Goulet Adeline, Cambillau Christian
Laboratoire D'Ingénierie des Systèmes Macromoléculaires (LISM), Institut de Microbiologie, Aix-Marseille Université-CNRS, Marseille, France.
School of Microbiology, University College Cork, Cork, Ireland.
Front Mol Biosci. 2022 May 9;9:907452. doi: 10.3389/fmolb.2022.907452. eCollection 2022.

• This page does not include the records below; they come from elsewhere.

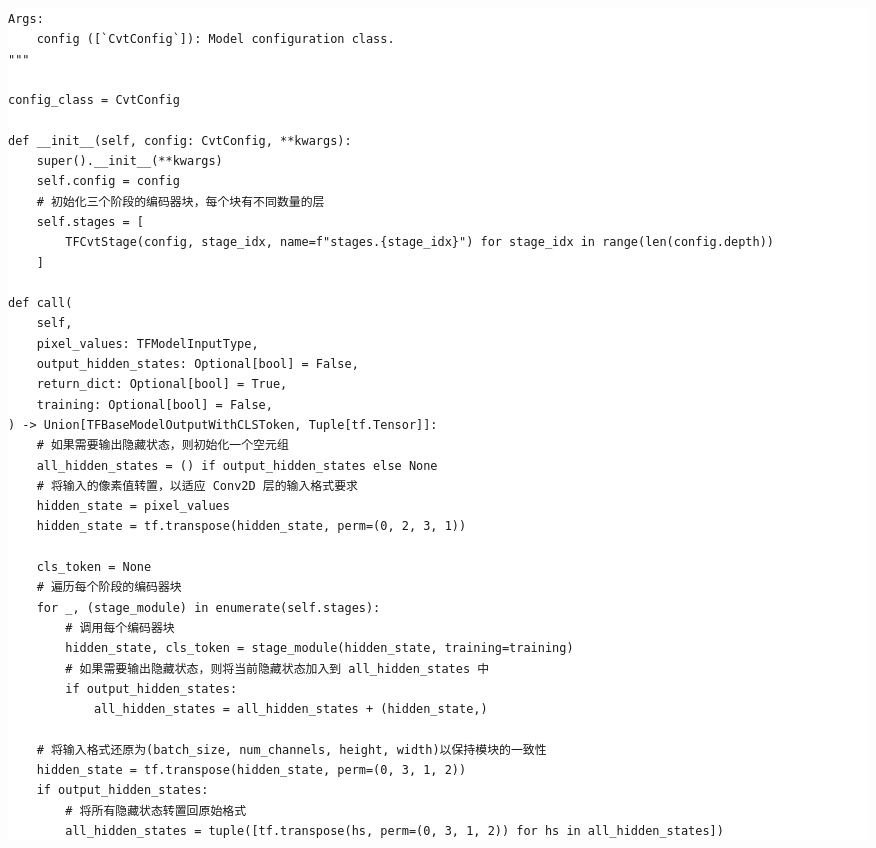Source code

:     Args:
        config ([`CvtConfig`]): Model configuration class.
    """

    config_class = CvtConfig

    def __init__(self, config: CvtConfig, **kwargs):
        super().__init__(**kwargs)
        self.config = config
        # 初始化三个阶段的编码器块，每个块有不同数量的层
        self.stages = [
            TFCvtStage(config, stage_idx, name=f"stages.{stage_idx}") for stage_idx in range(len(config.depth))
        ]

    def call(
        self,
        pixel_values: TFModelInputType,
        output_hidden_states: Optional[bool] = False,
        return_dict: Optional[bool] = True,
        training: Optional[bool] = False,
    ) -> Union[TFBaseModelOutputWithCLSToken, Tuple[tf.Tensor]]:
        # 如果需要输出隐藏状态，则初始化一个空元组
        all_hidden_states = () if output_hidden_states else None
        # 将输入的像素值转置，以适应 Conv2D 层的输入格式要求
        hidden_state = pixel_values
        hidden_state = tf.transpose(hidden_state, perm=(0, 2, 3, 1))

        cls_token = None
        # 遍历每个阶段的编码器块
        for _, (stage_module) in enumerate(self.stages):
            # 调用每个编码器块
            hidden_state, cls_token = stage_module(hidden_state, training=training)
            # 如果需要输出隐藏状态，则将当前隐藏状态加入到 all_hidden_states 中
            if output_hidden_states:
                all_hidden_states = all_hidden_states + (hidden_state,)

        # 将输入格式还原为(batch_size, num_channels, height, width)以保持模块的一致性
        hidden_state = tf.transpose(hidden_state, perm=(0, 3, 1, 2))
        if output_hidden_states:
            # 将所有隐藏状态转置回原始格式
            all_hidden_states = tuple([tf.transpose(hs, perm=(0, 3, 1, 2)) for hs in all_hidden_states])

In 2021, the release of AlphaFold2 - the DeepMind's machine-learning protein structure prediction program - revolutionized structural biology. Results of the CASP14 contest were an immense surprise as AlphaFold2 successfully predicted 3D structures of nearly all submitted protein sequences. The AlphaFold2 craze has rapidly spread the life science community since structural biologists as well as untrained biologists have now the possibility to obtain high-confidence protein structures. This revolution is opening new avenues to address challenging biological questions. Moreover, AlphaFold2 is imposing itself as an essential step of any structural biology project, and requires us to revisit our structural biology workflows. On one hand, AlphaFold2 synergizes with experimental methods including X-ray crystallography and cryo-electron microscopy. On the other hand, it is, to date, the only method enabling structural analyses of large and flexible assemblies resistant to experimental approaches. We illustrate this valuable application of AlphaFold2 with the structure prediction of the whole host adhesion device from the bacteriophage J-1. With the ongoing improvement of AlphaFold2 algorithms and notebooks, there is no doubt that AlphaFold2-driven biological stories will increasingly be reported, which questions the future directions of experimental structural biology.
2021年,深度思维公司的机器学习蛋白质结构预测程序AlphaFold2的发布给结构生物学带来了变革。在蛋白质结构预测技术关键评估第14轮(CASP14)竞赛中,AlphaFold2成功预测了几乎所有提交的蛋白质序列的三维结构,其结果令人大为惊讶。自那以来,AlphaFold2热潮迅速在生命科学界蔓延,因为结构生物学家以及非专业生物学家现在都有可能获得高可信度的蛋白质结构。这场变革为解决具有挑战性的生物学问题开辟了新途径。此外,AlphaFold2已成为任何结构生物学项目的关键步骤,这要求我们重新审视结构生物学的工作流程。一方面,AlphaFold2与包括X射线晶体学和冷冻电子显微镜在内的实验方法相辅相成。另一方面,到目前为止,它是唯一一种能够对难以用实验方法分析的大型柔性组装体进行结构分析的方法。我们以噬菌体J-1整个宿主粘附装置的结构预测为例,说明了AlphaFold2的这一重要应用。随着AlphaFold2算法和笔记本的不断改进,毫无疑问,由AlphaFold2推动的生物学研究成果将越来越多地被报道,这也引发了对实验结构生物学未来方向的思考。